The ATH Score: Athleticism, Measured Properly
Data Dictionary · combine testing without the highlight-reel bias
ATH is the athleticism component of DMX: NFL Combine and pro-day testing — 40-yard dash, vertical and broad jump, 3-cone, shuttle, bench press, height-adjusted weight — each z-scored within the prospect's position cohort and rolled into four sub-components (Speed, Agility, Lower-body Power, Strength) and one composite. It measures athletic tools the way the data supports: as one input among three, not a verdict.
The uncomfortable truth about combine numbers
Taken alone, individual combine drills are weak predictors of fantasy careers. The platform's published correlation analysis (on the Analytics page) makes the point bluntly: the best single combine test anywhere is the TE 40-yard dash, at a correlation of just −0.252 with 5-year career VBD. QB broad jump comes in around +0.202. And the most-hyped number in the building — the 40 time for WRs and RBs — has near-zero correlation with career value on its own.
That's not an argument that athleticism is irrelevant; it's an argument against reading drills raw. Speed matters conditional on a player's size, position, and whether his college tape shows the speed translating to football. A composite captures that; a stopwatch doesn't.
How ATH is built
- Position-normed z-scores. A 4.55 forty is ordinary for a WR and exceptional for a TE. Every metric is scored within the position cohort, so “fast” always means fast for the job.

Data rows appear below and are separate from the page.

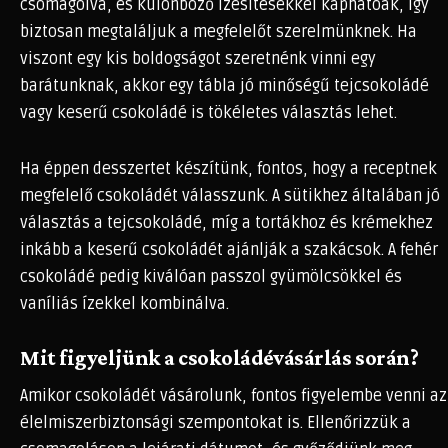
csomagolva, és különböző ízesítésekkel kaphatóak, így
biztosan megtaláljuk a megfelelőt szerelmünknek. Ha
viszont egy kis boldogságot szeretnénk vinni egy
barátunknak, akkor egy tábla jó minőségű tejcsokoládé
vagy keserű csokoládé is tökéletes választás lehet.
Ha éppen desszertet készítünk, fontos, hogy a receptnek
megfelelő csokoládét válasszunk. A sütikhez általában jó
választás a tejcsokoládé, míg a tortákhoz és krémekhez
inkább a keserű csokoládét ajánlják a szakácsok. A fehér
csokoládé pedig kiválóan passzol gyümölcsökkel és
vaníliás ízekkel kombinálva.
Mit figyeljünk a csokoládévásárlás során?
Amikor csokoládét vásárolunk, fontos figyelembe venni az
élelmiszerbiztonsági szempontokat is. Ellenőrizzük a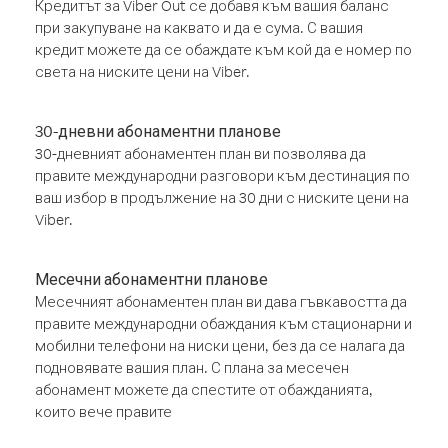
Кредитът за Viber Out се добавя към вашия баланс
при закупуване на каквато и да е сума. С вашия
кредит можете да се обаждате към кой да е номер по
света на ниските цени на Viber.
30-дневни абонаментни планове
30-дневният абонаментен план ви позволява да
правите международни разговори към дестинация по
ваш избор в продължение на 30 дни с ниските цени на
Viber.
Месечни абонаментни планове
Месечният абонаментен план ви дава гъвкавостта да
правите международни обаждания към стационарни и
мобилни телефони на ниски цени, без да се налага да
подновявате вашия план. С плана за месечен
абонамент можете да спестите от обажданията,
които вече правите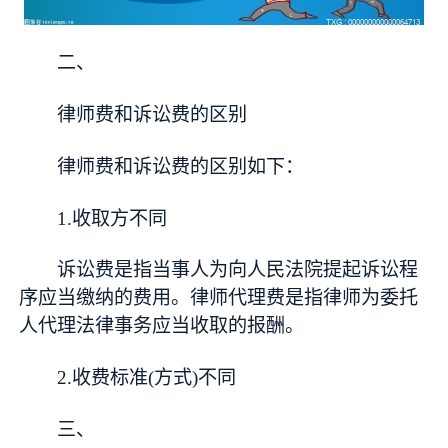
二、
律师费和诉讼费的区别
律师费和诉讼费的区别如下：
1.收取方不同
诉讼费是指当事人为向人民法院提起诉讼程
序应当缴纳的费用。律师代理费是指律师为委托
人代理法律事务应当收取的报酬。
2.收费标准(方式)不同
三、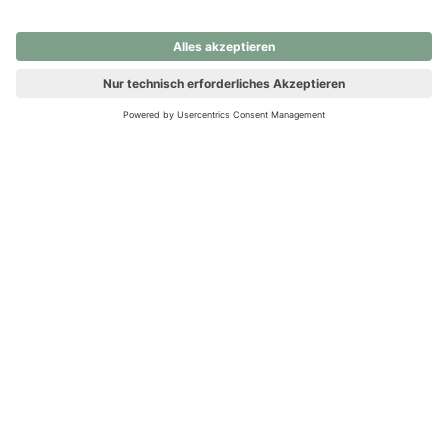
nochmals versuchen.
Ups! Da ist etwas schiefgelaufen. Bitte die Seite neu laden oder
nochmals versuchen.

- Height-adjusted weight. Mass matters relative to frame; the size input is adjusted rather than raw.
- Four sub-components. Speed (ATH-SPD), Agility (ATH-AGIL), Lower-body Power (ATH-LP), and Strength (ATH-STR) — visible on player detail panels, so you can see which kind of athlete a prospect is, not just how much.
- One composite. The sub-components blend into a single ATH z-score that enters the DMX composite alongside DPOS and AWP.
The workout-warrior trap
The composite structure of DMX is the built-in defense against the classic combine mistake. An elite ATH score with weak age-adjusted production and modest draft capital is one loud witness against two quiet ones — and the model treats it that way. Historically, the prospects who hit are the ones where independent signals agree; pure testing spikes without production or capital backing have always been the lowest-yield archetype in the dataset.
The reverse error matters too: a slow 40 on a player with elite production and real draft capital is mostly noise. The data says the league already watched the tape.
Coverage and noise
ATH is built from combine plus pro-day testing, so prospects who skip drills at the combine are usually still covered. The honest caveat, documented in the model's known limits: small-school prospects with limited testing exposure carry noisier ATH scores, and deserve extra qualitative diligence before you trust the number.
Frequently asked questions
Which combine drill predicts fantasy success best?
None of them strongly on their own. The best single test in the platform's published analysis is the TE 40-yard dash at a correlation of just -0.252 with 5-year career value; the WR and RB 40 times are near zero alone. Composites of position-normed scores carry the real signal.
Does a fast 40 time matter for a WR?
By itself, barely - the published correlation for WR 40 times with career value is near zero. Speed matters in context: relative to position and size, and corroborated by production. That's what the ATH composite encodes.
What are the four ATH sub-components?
Speed (ATH-SPD), Agility (ATH-AGIL), Lower-body Power (ATH-LP), and Strength (ATH-STR) - each built from position-normed z-scores of the underlying drills, and visible on player detail panels.
What if a prospect didn't test at the combine?
Pro-day results are included, so most prospects are covered. Players with very limited testing - common for small-school prospects - get a noisier ATH score, a documented limitation worth extra diligence.